Update (21st January, 2014): There is a subtle error in the section on “Enumerations (by extending Enumeration)”.  It’s fixed now.

WARNING: THIS POST CONTAINS WAY MORE QUESTIONS THAN ANSWERS

ALSO, APOLOGIES IF THE SCOPE OF THIS POST RIDES ROUGH-SHOD OVER THE CANONICAL DEFINITION OF A “TYPE-SYSTEM”.  IT SIMPLY CONTAINS EVERYTHING I BRING TO MIND WHEN I THINK ABOUT TYPES IN SCALA OR ANY LANGUAGE.  PLEASE FEEL FREE TO POINT OUT MY IDIOSYNCRACIES IN THE COMMENTS

You hear statements like “the best thing about Scala is it’s type system” and “Scala has a powerful type system" being flung around a lot.  For a long time, it’s been my aim to get a deep enough understanding of this aspect, as the people making this statement (in various forms) are people I respect a great deal.

Saved data entries
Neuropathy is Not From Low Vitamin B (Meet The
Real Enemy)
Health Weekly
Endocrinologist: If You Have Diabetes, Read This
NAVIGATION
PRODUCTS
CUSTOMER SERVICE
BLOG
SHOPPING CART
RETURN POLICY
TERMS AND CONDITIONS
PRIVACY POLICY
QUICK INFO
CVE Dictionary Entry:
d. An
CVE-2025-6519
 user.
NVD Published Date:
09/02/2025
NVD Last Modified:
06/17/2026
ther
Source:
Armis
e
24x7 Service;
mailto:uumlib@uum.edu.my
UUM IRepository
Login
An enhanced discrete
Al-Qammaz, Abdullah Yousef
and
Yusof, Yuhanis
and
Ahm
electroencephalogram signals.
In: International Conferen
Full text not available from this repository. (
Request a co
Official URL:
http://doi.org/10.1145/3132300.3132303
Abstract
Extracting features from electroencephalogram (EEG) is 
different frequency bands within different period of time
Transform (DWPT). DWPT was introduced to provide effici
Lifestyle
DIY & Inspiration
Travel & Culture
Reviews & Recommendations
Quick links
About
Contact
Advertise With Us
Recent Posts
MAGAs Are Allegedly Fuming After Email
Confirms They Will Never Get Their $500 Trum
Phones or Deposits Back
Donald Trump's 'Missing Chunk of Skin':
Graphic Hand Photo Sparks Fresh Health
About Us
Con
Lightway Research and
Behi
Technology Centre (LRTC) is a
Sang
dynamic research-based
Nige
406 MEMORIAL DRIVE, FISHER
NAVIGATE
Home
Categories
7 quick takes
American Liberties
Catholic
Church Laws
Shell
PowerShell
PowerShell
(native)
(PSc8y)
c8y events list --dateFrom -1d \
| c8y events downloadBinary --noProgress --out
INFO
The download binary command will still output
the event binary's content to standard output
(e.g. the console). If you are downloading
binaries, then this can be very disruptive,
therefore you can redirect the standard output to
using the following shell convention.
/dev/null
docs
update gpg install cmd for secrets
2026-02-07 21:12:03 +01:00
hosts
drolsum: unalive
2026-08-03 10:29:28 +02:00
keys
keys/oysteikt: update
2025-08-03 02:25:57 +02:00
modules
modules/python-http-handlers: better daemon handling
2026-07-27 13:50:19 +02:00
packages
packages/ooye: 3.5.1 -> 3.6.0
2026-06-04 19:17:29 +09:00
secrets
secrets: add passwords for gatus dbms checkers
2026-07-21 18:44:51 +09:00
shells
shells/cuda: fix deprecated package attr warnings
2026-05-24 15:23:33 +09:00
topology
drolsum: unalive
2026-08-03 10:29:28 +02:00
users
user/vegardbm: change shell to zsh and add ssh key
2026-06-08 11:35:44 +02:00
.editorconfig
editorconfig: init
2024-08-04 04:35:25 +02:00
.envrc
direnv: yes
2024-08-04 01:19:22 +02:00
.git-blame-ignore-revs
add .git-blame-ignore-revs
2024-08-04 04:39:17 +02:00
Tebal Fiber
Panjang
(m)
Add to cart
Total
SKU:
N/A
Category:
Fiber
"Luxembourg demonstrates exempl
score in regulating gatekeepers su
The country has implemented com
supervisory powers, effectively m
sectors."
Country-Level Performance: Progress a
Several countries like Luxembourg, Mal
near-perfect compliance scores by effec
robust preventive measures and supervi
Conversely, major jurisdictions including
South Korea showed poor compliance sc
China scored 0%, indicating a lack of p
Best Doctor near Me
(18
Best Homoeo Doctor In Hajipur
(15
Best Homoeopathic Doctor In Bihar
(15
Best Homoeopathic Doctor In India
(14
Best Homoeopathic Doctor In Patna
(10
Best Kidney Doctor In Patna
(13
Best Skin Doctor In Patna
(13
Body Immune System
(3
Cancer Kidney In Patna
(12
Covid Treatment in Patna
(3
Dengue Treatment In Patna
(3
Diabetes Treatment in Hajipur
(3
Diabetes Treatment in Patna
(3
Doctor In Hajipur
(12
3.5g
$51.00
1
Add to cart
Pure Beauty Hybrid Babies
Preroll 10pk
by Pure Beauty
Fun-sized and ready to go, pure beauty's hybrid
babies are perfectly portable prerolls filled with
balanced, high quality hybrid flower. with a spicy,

Things to do.
A. According to the Scala type-system post, what date is given for the update that fixed an error in the section on "Enumerations (by extending Enumeration)"?
B. Locate each row that contains the string "Homoeopathic", and copy every one of those rows in full.

Solutions per task.
A. 21st January, 2014.

B.
Best Homoeopathic Doctor In Bihar
Best Homoeopathic Doctor In India
Best Homoeopathic Doctor In Patna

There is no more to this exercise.